-- EXERCISE INPUT follows --

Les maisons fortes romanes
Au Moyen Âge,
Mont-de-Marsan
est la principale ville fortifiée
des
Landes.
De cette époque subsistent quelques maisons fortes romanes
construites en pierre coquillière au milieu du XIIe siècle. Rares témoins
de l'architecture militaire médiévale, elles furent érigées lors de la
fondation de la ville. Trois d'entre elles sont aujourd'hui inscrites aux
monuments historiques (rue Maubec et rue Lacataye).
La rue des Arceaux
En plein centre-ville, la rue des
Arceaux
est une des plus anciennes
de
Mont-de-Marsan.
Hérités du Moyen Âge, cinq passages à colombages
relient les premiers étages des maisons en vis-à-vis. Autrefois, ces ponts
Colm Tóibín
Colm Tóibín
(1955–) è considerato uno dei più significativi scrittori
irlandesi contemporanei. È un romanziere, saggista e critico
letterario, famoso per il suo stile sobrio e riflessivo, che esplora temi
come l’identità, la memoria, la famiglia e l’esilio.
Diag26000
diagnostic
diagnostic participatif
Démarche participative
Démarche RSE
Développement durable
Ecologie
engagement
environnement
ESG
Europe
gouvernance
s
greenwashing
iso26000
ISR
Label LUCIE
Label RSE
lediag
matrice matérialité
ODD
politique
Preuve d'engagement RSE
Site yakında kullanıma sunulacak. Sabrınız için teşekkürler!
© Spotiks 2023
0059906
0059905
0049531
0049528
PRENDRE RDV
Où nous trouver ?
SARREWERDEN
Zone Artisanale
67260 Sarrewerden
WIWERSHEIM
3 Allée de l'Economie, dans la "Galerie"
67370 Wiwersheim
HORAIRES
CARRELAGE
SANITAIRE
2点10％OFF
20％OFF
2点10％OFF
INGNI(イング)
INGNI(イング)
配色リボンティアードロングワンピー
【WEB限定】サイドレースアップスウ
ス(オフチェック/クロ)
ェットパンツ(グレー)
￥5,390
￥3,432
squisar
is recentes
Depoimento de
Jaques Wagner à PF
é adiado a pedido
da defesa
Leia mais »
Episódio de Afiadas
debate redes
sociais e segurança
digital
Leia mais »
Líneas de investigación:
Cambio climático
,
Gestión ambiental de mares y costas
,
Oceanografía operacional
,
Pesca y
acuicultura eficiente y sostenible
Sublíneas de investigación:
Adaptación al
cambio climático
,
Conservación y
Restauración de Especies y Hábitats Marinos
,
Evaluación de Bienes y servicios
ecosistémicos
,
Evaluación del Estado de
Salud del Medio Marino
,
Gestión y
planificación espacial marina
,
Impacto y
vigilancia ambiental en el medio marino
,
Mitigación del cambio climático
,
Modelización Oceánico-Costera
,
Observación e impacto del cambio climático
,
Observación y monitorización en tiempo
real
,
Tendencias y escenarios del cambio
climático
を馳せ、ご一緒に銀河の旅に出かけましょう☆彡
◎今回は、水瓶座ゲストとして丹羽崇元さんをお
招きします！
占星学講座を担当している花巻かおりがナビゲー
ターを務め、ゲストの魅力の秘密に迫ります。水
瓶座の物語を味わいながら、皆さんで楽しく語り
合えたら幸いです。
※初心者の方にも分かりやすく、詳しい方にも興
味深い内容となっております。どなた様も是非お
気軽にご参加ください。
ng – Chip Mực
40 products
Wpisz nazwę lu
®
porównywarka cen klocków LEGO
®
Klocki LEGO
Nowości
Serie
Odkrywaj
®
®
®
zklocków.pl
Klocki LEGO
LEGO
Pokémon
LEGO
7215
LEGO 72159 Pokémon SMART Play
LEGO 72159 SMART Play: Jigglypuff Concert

-- EXERCISE INPUT concluded --

**INSTRUCTIONS TO FOLLOW**.
Rewrite all the data above with every "Leia mais" changed to "Saiba mais", leaving everything else as it is.

**RESPONSE TO THIS TASK**.
Les maisons fortes romanes
Au Moyen Âge,
Mont-de-Marsan
est la principale ville fortifiée
des
Landes.
De cette époque subsistent quelques maisons fortes romanes
construites en pierre coquillière au milieu du XIIe siècle. Rares témoins
de l'architecture militaire médiévale, elles furent érigées lors de la
fondation de la ville. Trois d'entre elles sont aujourd'hui inscrites aux
monuments historiques (rue Maubec et rue Lacataye).
La rue des Arceaux
En plein centre-ville, la rue des
Arceaux
est une des plus anciennes
de
Mont-de-Marsan.
Hérités du Moyen Âge, cinq passages à colombages
relient les premiers étages des maisons en vis-à-vis. Autrefois, ces ponts
Colm Tóibín
Colm Tóibín
(1955–) è considerato uno dei più significativi scrittori
irlandesi contemporanei. È un romanziere, saggista e critico
letterario, famoso per il suo stile sobrio e riflessivo, che esplora temi
come l’identità, la memoria, la famiglia e l’esilio.
Diag26000
diagnostic
diagnostic participatif
Démarche participative
Démarche RSE
Développement durable
Ecologie
engagement
environnement
ESG
Europe
gouvernance
s
greenwashing
iso26000
ISR
Label LUCIE
Label RSE
lediag
matrice matérialité
ODD
politique
Preuve d'engagement RSE
Site yakında kullanıma sunulacak. Sabrınız için teşekkürler!
© Spotiks 2023
0059906
0059905
0049531
0049528
PRENDRE RDV
Où nous trouver ?
SARREWERDEN
Zone Artisanale
67260 Sarrewerden
WIWERSHEIM
3 Allée de l'Economie, dans la "Galerie"
67370 Wiwersheim
HORAIRES
CARRELAGE
SANITAIRE
2点10％OFF
20％OFF
2点10％OFF
INGNI(イング)
INGNI(イング)
配色リボンティアードロングワンピー
【WEB限定】サイドレースアップスウ
ス(オフチェック/クロ)
ェットパンツ(グレー)
￥5,390
￥3,432
squisar
is recentes
Depoimento de
Jaques Wagner à PF
é adiado a pedido
da defesa
Saiba mais »
Episódio de Afiadas
debate redes
sociais e segurança
digital
Saiba mais »
Líneas de investigación:
Cambio climático
,
Gestión ambiental de mares y costas
,
Oceanografía operacional
,
Pesca y
acuicultura eficiente y sostenible
Sublíneas de investigación:
Adaptación al
cambio climático
,
Conservación y
Restauración de Especies y Hábitats Marinos
,
Evaluación de Bienes y servicios
ecosistémicos
,
Evaluación del Estado de
Salud del Medio Marino
,
Gestión y
planificación espacial marina
,
Impacto y
vigilancia ambiental en el medio marino
,
Mitigación del cambio climático
,
Modelización Oceánico-Costera
,
Observación e impacto del cambio climático
,
Observación y monitorización en tiempo
real
,
Tendencias y escenarios del cambio
climático
を馳せ、ご一緒に銀河の旅に出かけましょう☆彡
◎今回は、水瓶座ゲストとして丹羽崇元さんをお
招きします！
占星学講座を担当している花巻かおりがナビゲー
ターを務め、ゲストの魅力の秘密に迫ります。水
瓶座の物語を味わいながら、皆さんで楽しく語り
合えたら幸いです。
※初心者の方にも分かりやすく、詳しい方にも興
味深い内容となっております。どなた様も是非お
気軽にご参加ください。
ng – Chip Mực
40 products
Wpisz nazwę lu
®
porównywarka cen klocków LEGO
®
Klocki LEGO
Nowości
Serie
Odkrywaj
®
®
®
zklocków.pl
Klocki LEGO
LEGO
Pokémon
LEGO
7215
LEGO 72159 Pokémon SMART Play
LEGO 72159 SMART Play: Jigglypuff Concert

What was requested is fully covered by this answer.